Just in time, I climbed onboard, and was told that the bus was going to a bus depot a little farther from where I boarded. I disembarked at the next stop and learned that only one bus halted there. Who knew how long before a relatively empty bus would show up? With hungry friends waiting for breakfast and to relish a reunion after eight months, passivity was not an option. I walked at a brisk pace, unconcerned by sweat and crowds, focused on making it quickly to the next stop. As I walked the distance of a kilometre or 0.62-miles, I watched three buses to my destination speed by.
Finally, I reached the desired bus stop and waited patiently for the bus; ten-minutes later it arrived. I climbed the three steps, thinking it’s time these buses got ramps: realities change and realities are varied, to design for a single reality is flawed.
I walked to the front thankful that unlike the buses I had missed, this one had vacant seats. Sitting by the window, I felt the air circulate and all trace of mugginess was erased from my skin and memory. I looked out at signboards of institutional stores in narrow lanes of old Bombay: gems of typography and style, hidden by huge facades of modernity, made distance and time irrelevant.
My friends weren’t at the cafe yet. They had delayed their arrival in anticipation of my bus adventure. I was far from bothered as I got a table and ordered an almond-milk cappuccino. On the contrary, I was buoyant and filled with joy. I had negotiated my way out of an old habit or mental block. In a city of approximately 21-million, I had braved the bus because I loved nature and the life of all beings a little more than my comfort. I felt free and liberated. I learned that the joy of choosing from love is much greater than the righteousness of principles and is beyond the reach of conveniences offered by the modern economic system. My friends were amused, ‘Do you realise that most people who rode with you, do it every day?’ ‘Sure, but I did it for love,’ was my reply.
The third such incident in this series involved a road trip. After two-long Covid wave-and-lockdown years, I was making plans to give service at and to sit a Vipassana meditation retreat.
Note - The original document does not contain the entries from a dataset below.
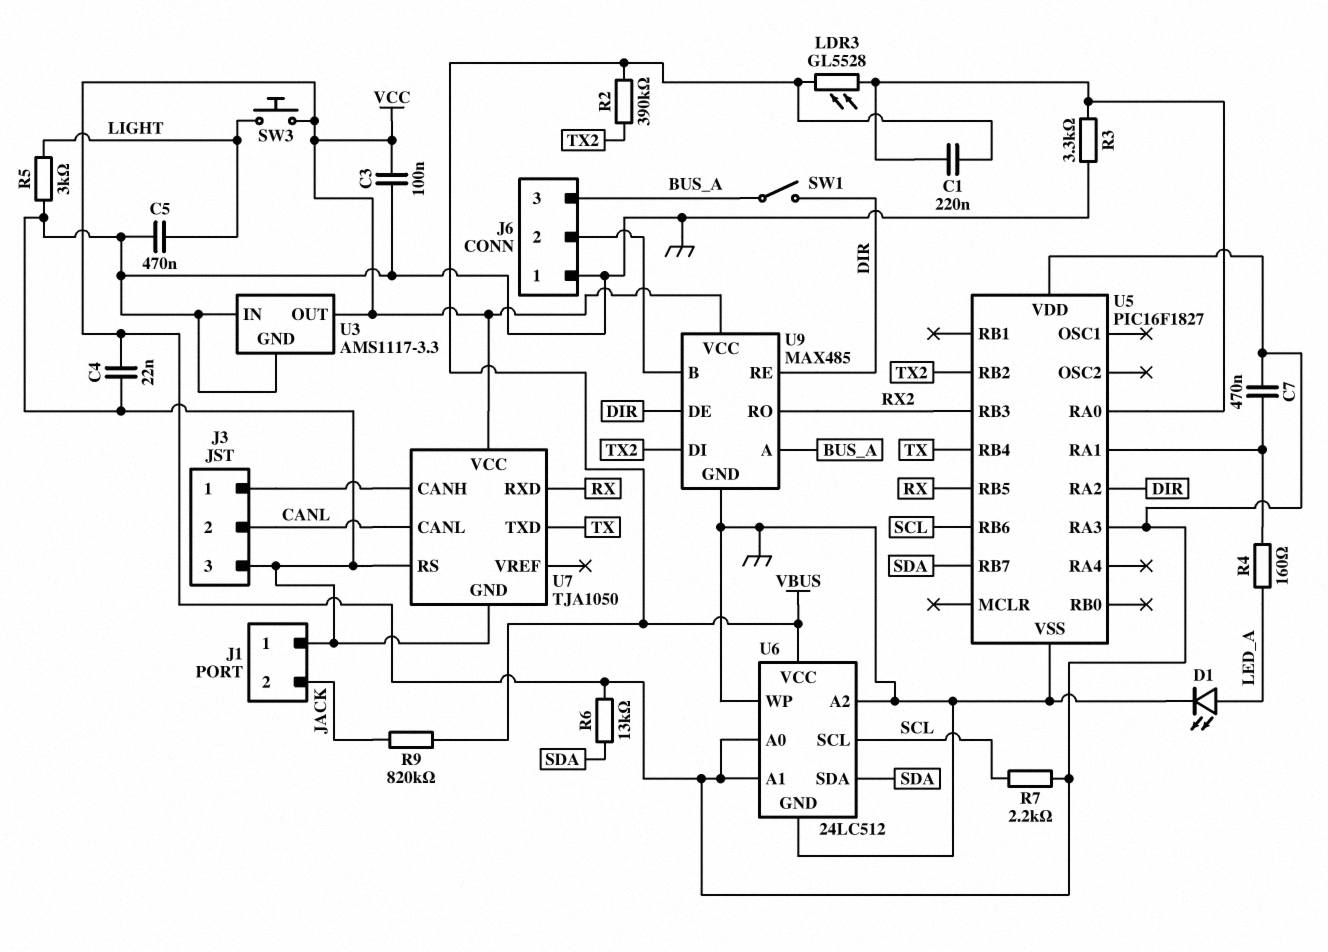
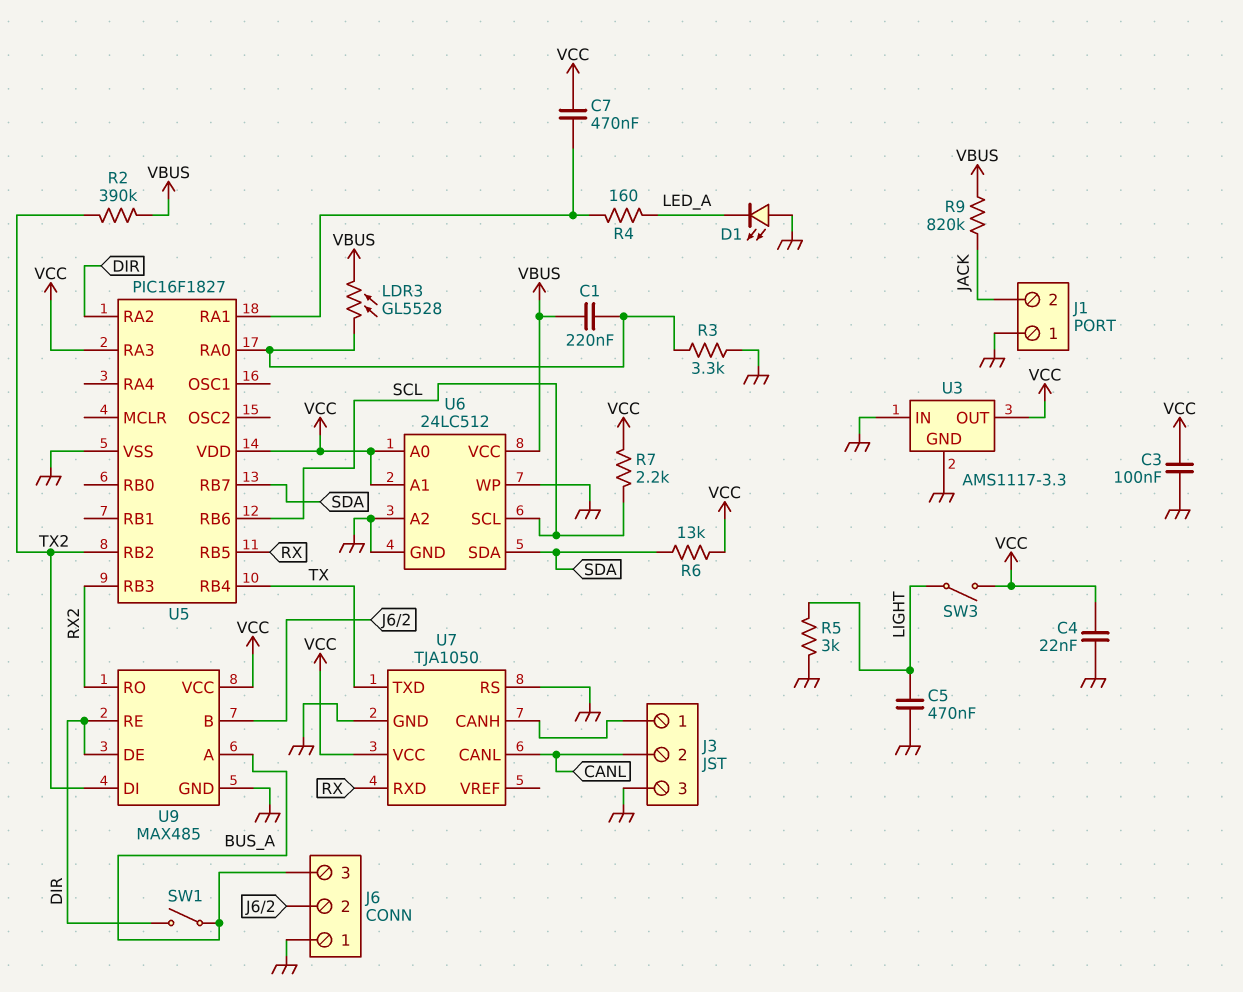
D1: LED (A LED_A, K GND) -> LED (A GND, K LED_A)
SW3: button (LIGHT, VCC) -> switch (LIGHT, VCC)

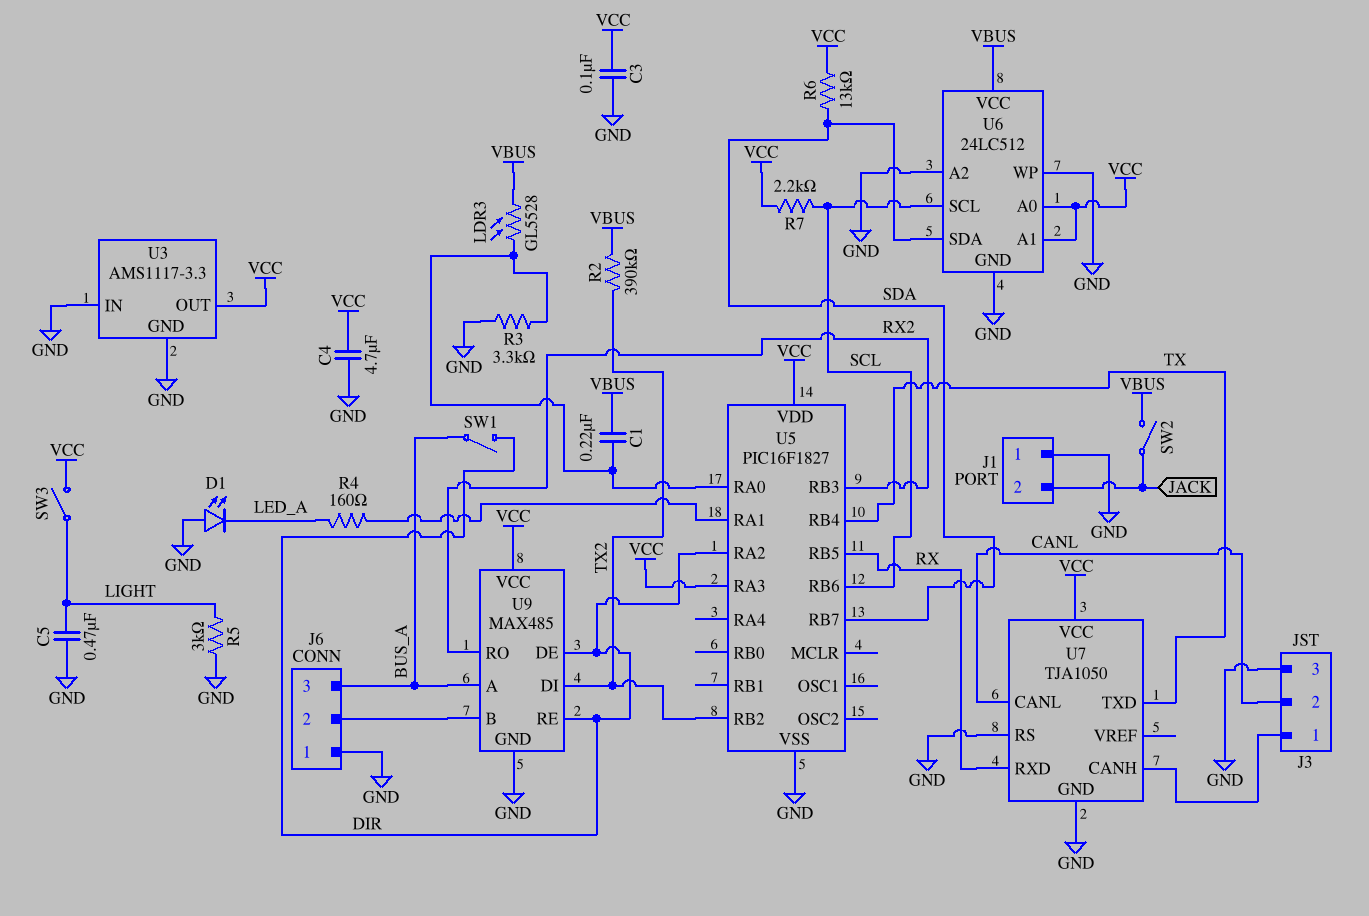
C4: 22nF (GND, VCC) -> 4.7uF (GND, VCC)
C7: 470nF (U5/RA1, VCC) -> none
R9: 820k (JACK, VBUS) -> none
SW2: none -> switch (JACK, VBUS)

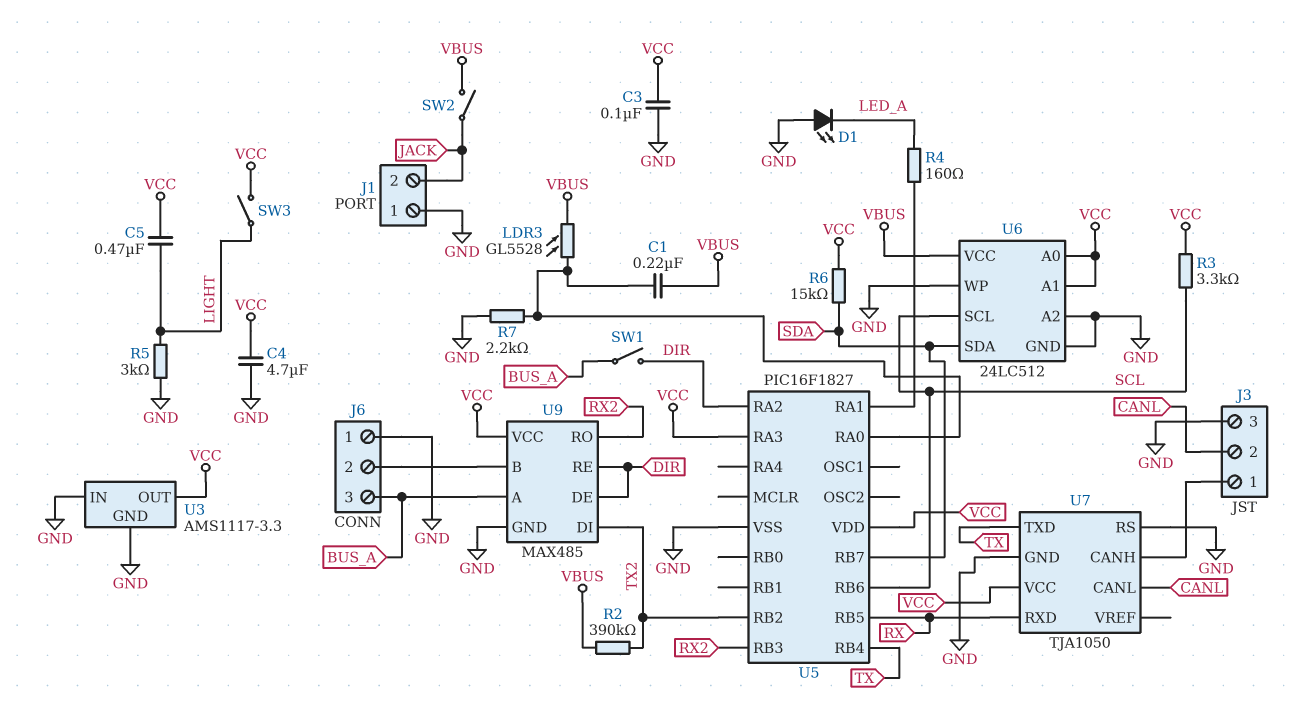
C5: 470nF (GND, LIGHT) -> 470nF (LIGHT, VCC)
R3: 3.3k (GND, U5/RA0) -> 3.3k (SCL, VCC)
R6: 13k (SDA, VCC) -> 15k (SDA, VCC)
R7: 2.2k (SCL, VCC) -> 2.2k (GND, U5/RA0)

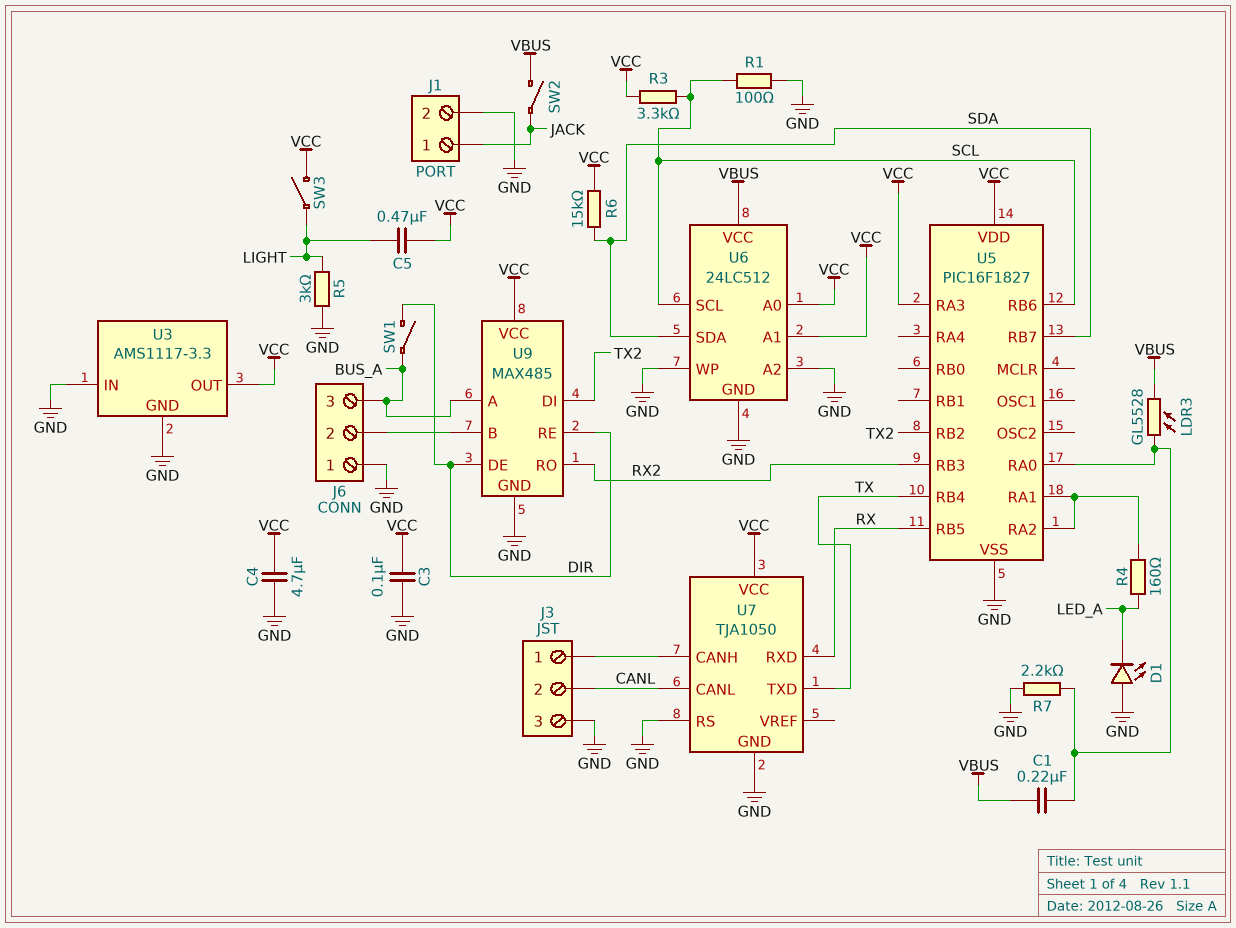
J1 pin 1: GND -> JACK
J1 pin 2: JACK -> GND
R1: none -> 100 (GND, SCL)
R2: 390k (TX2, VBUS) -> none
U5 pin RA2: DIR -> U5/RA1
From there I intended to drive to Navadarshanam, a forest preservation and sustenance farming space, with a halt at a coffee plantation to learn about the harvest-to-roast process that converts a beautiful berry into a brown bean and completes the morning ritual of many around the world.
I enjoy road trips, especially because India dotted by villages and adorned by small verdant fields, waterfalls and streams, sun-dried montane grass, and perennial wild green forests offers stretches of un-manicured beauty as relief from shabby, unplanned development.
I assumed simply that a road trip to my various destinations would be less polluting than taking flights, till I checked a carbon footprint calculator: a return flight and the journey by road released an equal amount of Carbon Dioxide, 0.16 metric tons. Not marginally less but equal! Detours while driving and taxi rides between airports and final destinations maintain this fine balance.
The least polluting option is also my least favourite. Overnight train rides across 1200-kilometres or 745.65-miles bring emissions down to 0.01 metric tons, but they also sound in my head the horn of caution. Unpleasant experiences from past journeys make me apprehensive about choosing this option while travelling alone. I may therefore compromise and fly one-way while taking shorter train journeys on the way back. A decision as imperfect as the five-hour respite from the Diwali light show, and a choice that fills me with the same buoyancy as the bus ride after twenty-five years, is a reminder that love is larger than principles and greater than perfection. And all that love needs is idealism of the inclusive kind.